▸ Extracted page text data
------
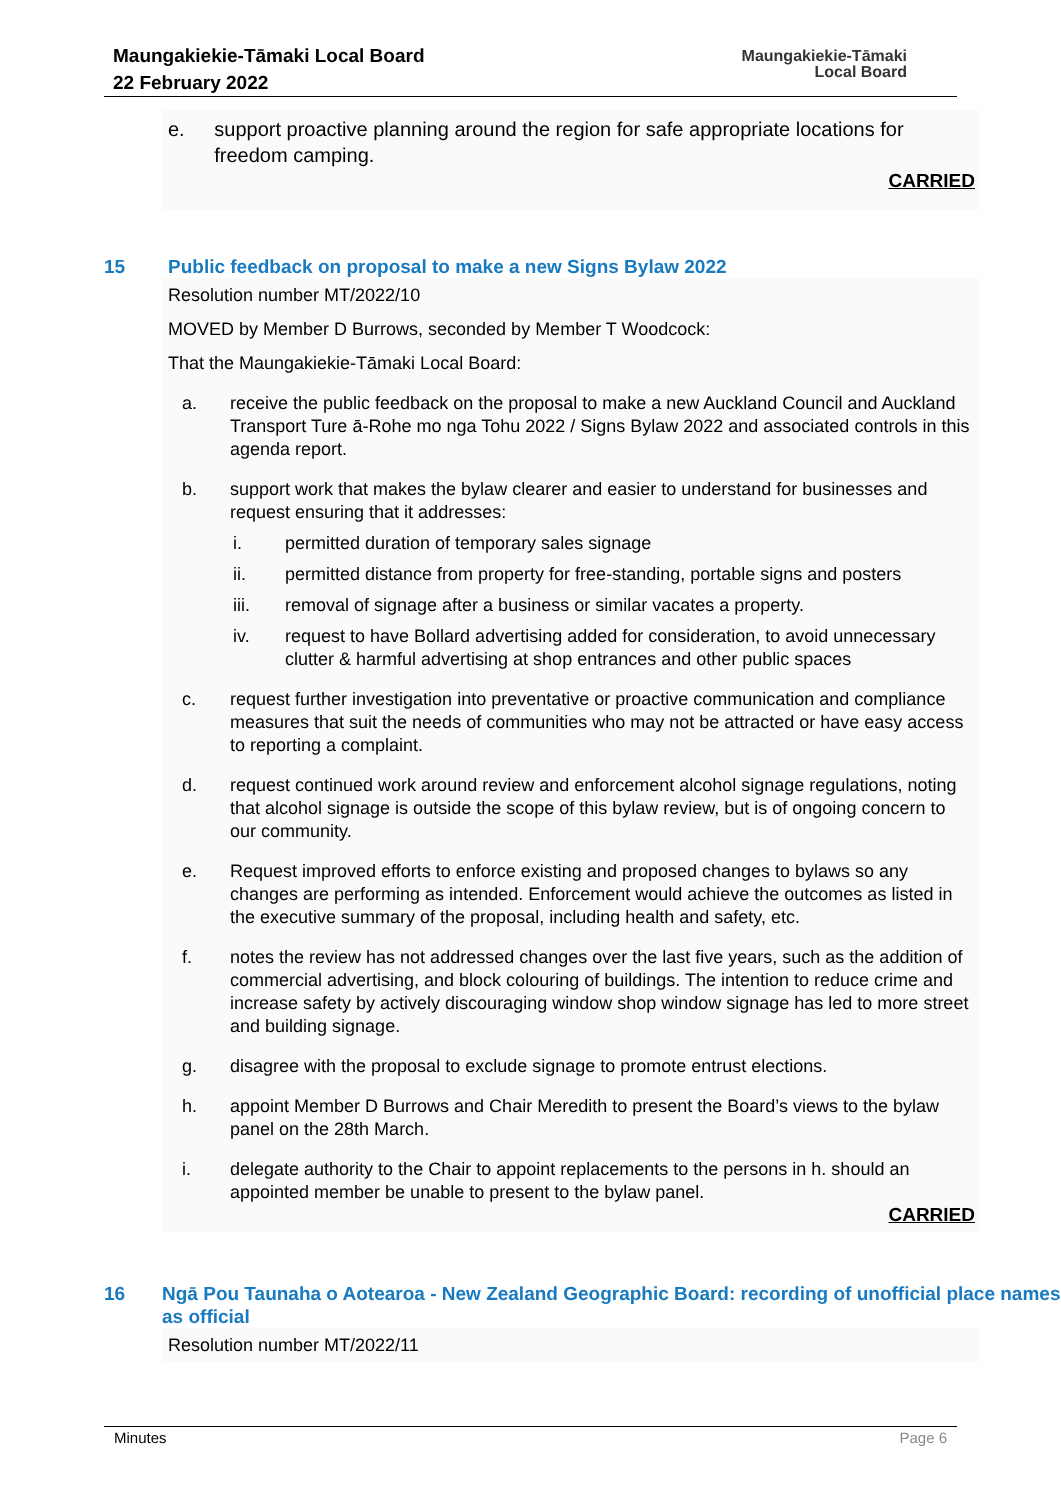Maungakiekie-Tāmaki Local Board
22 February 2022
Maungakiekie-Tāmaki
Local Board
e. support proactive planning around the region for safe appropriate locations for freedom camping.
CARRIED
15 Public feedback on proposal to make a new Signs Bylaw 2022
Resolution number MT/2022/10
MOVED by Member D Burrows, seconded by Member T Woodcock:
That the Maungakiekie-Tāmaki Local Board:
a. receive the public feedback on the proposal to make a new Auckland Council and Auckland Transport Ture ā-Rohe mo nga Tohu 2022 / Signs Bylaw 2022 and associated controls in this agenda report.
b. support work that makes the bylaw clearer and easier to understand for businesses and request ensuring that it addresses:
i. permitted duration of temporary sales signage
ii. permitted distance from property for free-standing, portable signs and posters
iii. removal of signage after a business or similar vacates a property.
iv. request to have Bollard advertising added for consideration, to avoid unnecessary clutter & harmful advertising at shop entrances and other public spaces
c. request further investigation into preventative or proactive communication and compliance measures that suit the needs of communities who may not be attracted or have easy access to reporting a complaint.
d. request continued work around review and enforcement alcohol signage regulations, noting that alcohol signage is outside the scope of this bylaw review, but is of ongoing concern to our community.
e. Request improved efforts to enforce existing and proposed changes to bylaws so any changes are performing as intended. Enforcement would achieve the outcomes as listed in the executive summary of the proposal, including health and safety, etc.
f. notes the review has not addressed changes over the last five years, such as the addition of commercial advertising, and block colouring of buildings. The intention to reduce crime and increase safety by actively discouraging window shop window signage has led to more street and building signage.
g. disagree with the proposal to exclude signage to promote entrust elections.
h. appoint Member D Burrows and Chair Meredith to present the Board’s views to the bylaw panel on the 28th March.
i. delegate authority to the Chair to appoint replacements to the persons in h. should an appointed member be unable to present to the bylaw panel.
CARRIED
16 Ngā Pou Taunaha o Aotearoa - New Zealand Geographic Board: recording of unofficial place names as official
Resolution number MT/2022/11
Minutes Page 6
------
▸ Work task
Search the data for the word "have" and copy each line where it appears.

▸ Final answer
iv. request to have Bollard advertising added for consideration, to avoid unnecessary clutter & harmful advertising at shop entrances and other public spaces
c. request further investigation into preventative or proactive communication and compliance measures that suit the needs of communities who may not be attracted or have easy access to reporting a complaint.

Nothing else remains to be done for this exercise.